11. The resolution of the conundrums in relativity, gravity, and quantum theory will not stem so much from research in particle physics or string theory, but from the investigation of this teleology force. For example, the action of this t-force may provide a real "background geometry", which will have to modify relativity theory (which disallows any such unified background spatial geometry - and which disallowance has led to all the baroque mathematical extremes of string theory).
12. Think of the "t-force" as primarily conceptual (for the moment). For example, consider the contrast between Euclidean geometry and Einstein's non-Euclidean timespace - the geometry of bent light-waves. Euclidean geometry is rooted not so much in points, lines and shapes, as (more fundamentally) in equalities. An "equation" is a complex "equality". A square is an equality of lengths. A parallel is an equality of distances.

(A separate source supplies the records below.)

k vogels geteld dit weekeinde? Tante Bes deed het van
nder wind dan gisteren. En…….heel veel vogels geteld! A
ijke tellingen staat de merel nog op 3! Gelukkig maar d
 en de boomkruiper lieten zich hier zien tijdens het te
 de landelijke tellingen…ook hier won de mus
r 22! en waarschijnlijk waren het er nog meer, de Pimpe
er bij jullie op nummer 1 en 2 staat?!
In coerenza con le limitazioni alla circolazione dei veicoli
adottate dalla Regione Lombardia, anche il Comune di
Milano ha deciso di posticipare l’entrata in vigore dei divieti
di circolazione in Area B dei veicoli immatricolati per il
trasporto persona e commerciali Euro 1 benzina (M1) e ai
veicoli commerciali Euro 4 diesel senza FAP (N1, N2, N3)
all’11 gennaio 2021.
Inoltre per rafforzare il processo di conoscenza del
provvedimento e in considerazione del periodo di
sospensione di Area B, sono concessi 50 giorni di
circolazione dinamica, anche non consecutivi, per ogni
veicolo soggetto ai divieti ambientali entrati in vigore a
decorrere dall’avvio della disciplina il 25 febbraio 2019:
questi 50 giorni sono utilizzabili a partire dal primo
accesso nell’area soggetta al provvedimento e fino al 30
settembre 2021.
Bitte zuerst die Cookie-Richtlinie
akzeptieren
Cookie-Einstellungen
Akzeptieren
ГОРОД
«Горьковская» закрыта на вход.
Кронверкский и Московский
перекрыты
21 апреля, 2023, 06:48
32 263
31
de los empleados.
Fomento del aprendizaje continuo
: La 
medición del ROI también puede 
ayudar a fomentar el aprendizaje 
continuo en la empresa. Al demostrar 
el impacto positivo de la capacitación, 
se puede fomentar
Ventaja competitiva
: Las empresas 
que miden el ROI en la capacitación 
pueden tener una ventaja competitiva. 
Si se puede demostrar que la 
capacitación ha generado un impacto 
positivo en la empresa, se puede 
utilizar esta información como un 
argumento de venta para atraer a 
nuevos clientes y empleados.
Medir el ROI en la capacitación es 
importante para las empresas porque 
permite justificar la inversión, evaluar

The conceptual structure of Euclidean geometry is not negated or invalidated by the non-Euclidean effect of the material spacetime universe : it is only limited in some of its applications. Euclid is a kind of abstraction (in the form of geometrical laws) of our familiar, local (classical, Newtonian) environment. The equalities represented in Euclid are what we might call metaphors for states of local rest.
Think of the teleology of the t-force as utilizing non-Euclidean, relativistic effects in a developmental process which results in the Euclid-like geometries of our local world. In other words, the state of Rest (with a capital R) which preceded the "Big Bang" is reiterated in the equilibrium (the state of rest - of seeming-equilibrium - happening at actually tremendous cosmic speeds). Thus the (restful) origin of the universe is replicated, in miniature, in local environmental states of equilibria (as Einstein himself emphasized, steady motion is equivalent to rest). "In my beginning is my end". The spherical revolutions of matter are the most basic and pervasive image of the time-sphericity (or cosmic circularity) represented in the developmental history of the universe.